A require statement is used to evaluate conditions immediately. If a condition is not met, the execution of the contract halts and any state changes are reverted.
uint a = 10;
uint b = 20;
require(a > b, "A must be greater than B");
// some operations...
In the above example, if a isn't greater than b, the execution stops, and the "some operations" part never gets executed.
Let's demonstrate how to use require on encrypted integers:
euint32 a = TFHE.asEuint32(some_encrypted_value);
euint32 b = TFHE.asEuint32(some_other_encrypted_value);
TFHE.req(TFHE.le(a, b));
// some operations...
In this example the execution will be immediately halted if the condition is not met.
in the FHE context, using require to evaluate conditions on encrypted integers is computationally expensive due to the complexity of operations on encrypted data. This cost can compound if there are multiple require statements in a single execution.
To manage this, we introduce the concept of optimistic require. It allows deferring the evaluation of conditions until the end of the function execution, providing a more efficient way of dealing with conditions in FHE contracts.

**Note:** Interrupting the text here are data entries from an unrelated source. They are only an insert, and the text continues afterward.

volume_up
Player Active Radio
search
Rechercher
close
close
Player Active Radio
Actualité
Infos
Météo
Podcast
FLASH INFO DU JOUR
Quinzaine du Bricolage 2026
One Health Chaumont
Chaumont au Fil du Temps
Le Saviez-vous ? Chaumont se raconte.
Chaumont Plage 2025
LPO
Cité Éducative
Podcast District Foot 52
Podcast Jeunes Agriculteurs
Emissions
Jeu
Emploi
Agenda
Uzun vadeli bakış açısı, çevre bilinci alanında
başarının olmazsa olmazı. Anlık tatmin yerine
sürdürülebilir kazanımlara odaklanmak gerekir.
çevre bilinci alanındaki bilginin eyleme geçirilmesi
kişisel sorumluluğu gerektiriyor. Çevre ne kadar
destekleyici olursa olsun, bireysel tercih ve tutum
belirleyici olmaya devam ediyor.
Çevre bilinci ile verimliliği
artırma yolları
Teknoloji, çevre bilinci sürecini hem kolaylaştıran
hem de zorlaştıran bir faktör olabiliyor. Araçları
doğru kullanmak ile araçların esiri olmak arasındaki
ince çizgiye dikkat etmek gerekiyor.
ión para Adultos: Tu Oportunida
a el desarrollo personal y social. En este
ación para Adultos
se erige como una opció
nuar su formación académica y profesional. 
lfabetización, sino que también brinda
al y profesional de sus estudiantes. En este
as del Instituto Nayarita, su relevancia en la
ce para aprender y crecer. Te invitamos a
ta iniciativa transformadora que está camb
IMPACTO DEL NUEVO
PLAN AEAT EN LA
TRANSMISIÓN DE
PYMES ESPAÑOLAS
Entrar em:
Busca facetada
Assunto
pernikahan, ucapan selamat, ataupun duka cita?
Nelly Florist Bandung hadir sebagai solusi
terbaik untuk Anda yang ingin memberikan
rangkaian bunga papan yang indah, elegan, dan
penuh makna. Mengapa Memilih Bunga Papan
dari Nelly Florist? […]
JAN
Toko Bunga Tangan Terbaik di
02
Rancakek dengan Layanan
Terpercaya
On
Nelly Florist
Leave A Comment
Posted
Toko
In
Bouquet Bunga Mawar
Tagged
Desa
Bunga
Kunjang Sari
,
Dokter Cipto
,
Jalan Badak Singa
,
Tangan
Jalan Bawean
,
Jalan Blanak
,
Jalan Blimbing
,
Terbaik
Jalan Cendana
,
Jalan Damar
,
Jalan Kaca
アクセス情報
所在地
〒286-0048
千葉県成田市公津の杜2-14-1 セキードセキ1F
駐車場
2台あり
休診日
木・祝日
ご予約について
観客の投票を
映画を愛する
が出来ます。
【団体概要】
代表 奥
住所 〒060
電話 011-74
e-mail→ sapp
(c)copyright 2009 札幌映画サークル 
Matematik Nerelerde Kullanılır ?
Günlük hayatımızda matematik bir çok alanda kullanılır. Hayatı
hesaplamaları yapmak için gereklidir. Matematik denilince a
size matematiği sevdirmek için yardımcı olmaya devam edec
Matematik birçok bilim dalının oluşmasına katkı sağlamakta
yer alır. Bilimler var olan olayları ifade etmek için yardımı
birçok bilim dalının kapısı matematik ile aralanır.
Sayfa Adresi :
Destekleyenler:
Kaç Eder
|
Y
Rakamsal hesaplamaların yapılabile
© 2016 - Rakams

euint32 a = TFHE.asEuint32(some_encrypted_value);
euint32 b = TFHE.asEuint32(some_other_encrypted_value);
TFHE.optReq(TFHE.le(a, b));
// some operations...
Here, the "some operations" part will get executed irrespective of whether a is less than or equal to b. The condition TFHE.le(a, b) will be evaluated at the end of execution. If it's false, the transaction will be reverted, just as if a require statement had failed. This allows more efficient execution of multiple `require` statements

So why use "optimistic require"?

It's all about performance. Since all the conditions are evaluated at the end of the function, we don't need to pause after each step to check. This results in faster execution. However, there's a trade-off: It can consume more gas because it allows computations that might not be necessary if a condition isn't met.
A complete example of this concept can be seen in the OptimisticRequire Contract.
Pro Tip: Optimistic require can also be used to prevent side-channel leakage from the gas used by the contract. Examining the gas used can be used to infer things about what happened, even without knowing the data!